- AIM OF THE EXERCISE:
Which lines below fall between the one containing "Absent coordinates, the" and the one containing "dog sled: 17250"? Repeat them exactly, counting both of those lines, and add nothing else.

Segment Start: STORED DATA

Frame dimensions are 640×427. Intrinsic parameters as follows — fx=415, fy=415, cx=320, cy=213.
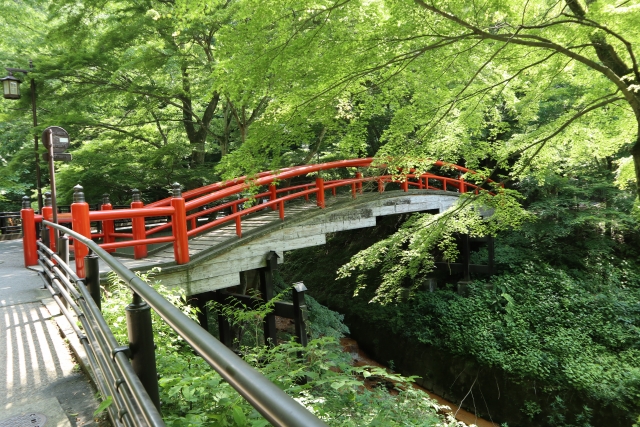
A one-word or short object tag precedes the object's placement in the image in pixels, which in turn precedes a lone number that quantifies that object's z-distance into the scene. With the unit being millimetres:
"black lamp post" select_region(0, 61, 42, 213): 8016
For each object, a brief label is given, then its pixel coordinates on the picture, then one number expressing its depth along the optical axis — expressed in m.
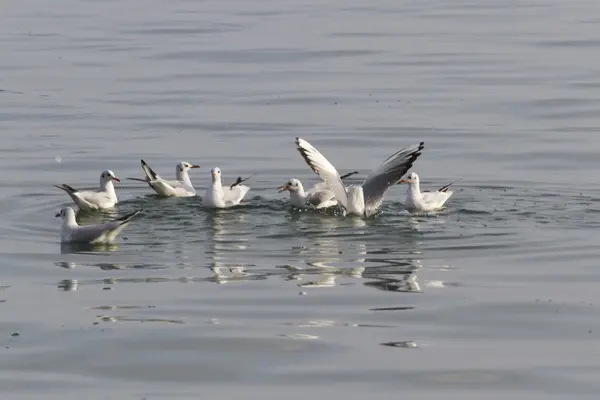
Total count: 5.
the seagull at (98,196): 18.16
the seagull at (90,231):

Segment End: STORED DATA
Segment Start: STORED DATA

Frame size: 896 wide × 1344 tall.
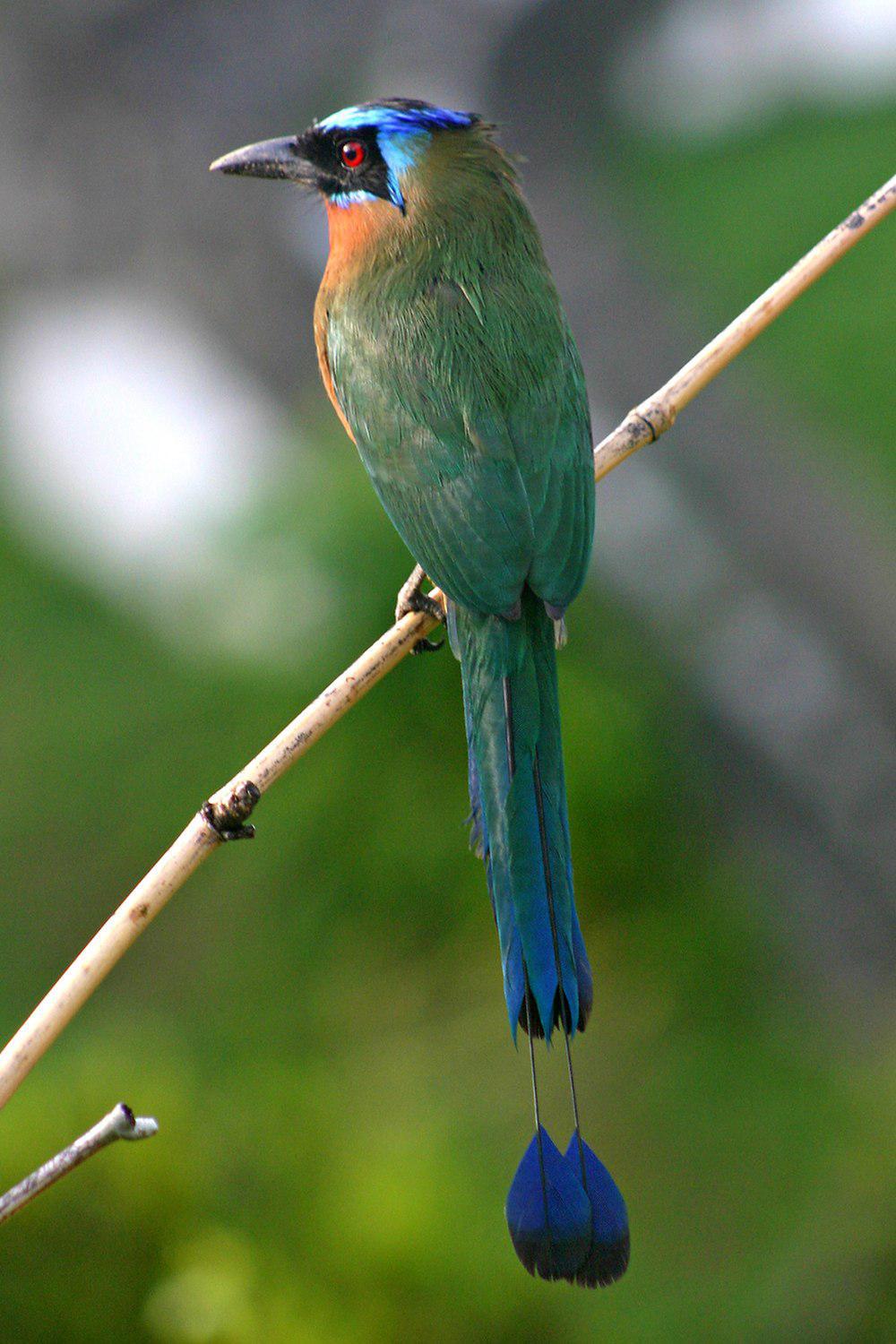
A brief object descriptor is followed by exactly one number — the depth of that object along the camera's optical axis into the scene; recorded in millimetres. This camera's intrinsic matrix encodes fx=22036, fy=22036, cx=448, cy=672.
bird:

Segment End: STORED DATA
Segment Start: STORED DATA

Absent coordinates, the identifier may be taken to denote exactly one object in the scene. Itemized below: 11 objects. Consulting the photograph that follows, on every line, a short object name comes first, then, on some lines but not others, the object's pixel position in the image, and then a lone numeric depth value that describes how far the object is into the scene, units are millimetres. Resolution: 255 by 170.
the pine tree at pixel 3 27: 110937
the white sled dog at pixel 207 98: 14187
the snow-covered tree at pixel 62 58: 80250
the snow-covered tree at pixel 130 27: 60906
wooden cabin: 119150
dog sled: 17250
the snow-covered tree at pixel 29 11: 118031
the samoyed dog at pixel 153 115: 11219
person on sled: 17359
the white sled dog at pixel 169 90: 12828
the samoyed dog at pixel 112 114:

Segment End: STORED DATA

- SOLUTION FOR THIS PROBLEM:
Absent coordinates, the identifier may be taken to denote exactly one object in the scene. Itemized below: 11 objects. Consulting the photograph that follows, on every line, a short object name comes first, then, on some lines but not others, the object's pixel position in the image, and then a lone numeric depth value that describes how far the object is into the scene, units are millimetres. Resolution: 255 by 170.
the pine tree at pixel 3 27: 110937
the white sled dog at pixel 207 98: 14187
the snow-covered tree at pixel 62 58: 80250
the snow-covered tree at pixel 130 27: 60906
wooden cabin: 119150
dog sled: 17250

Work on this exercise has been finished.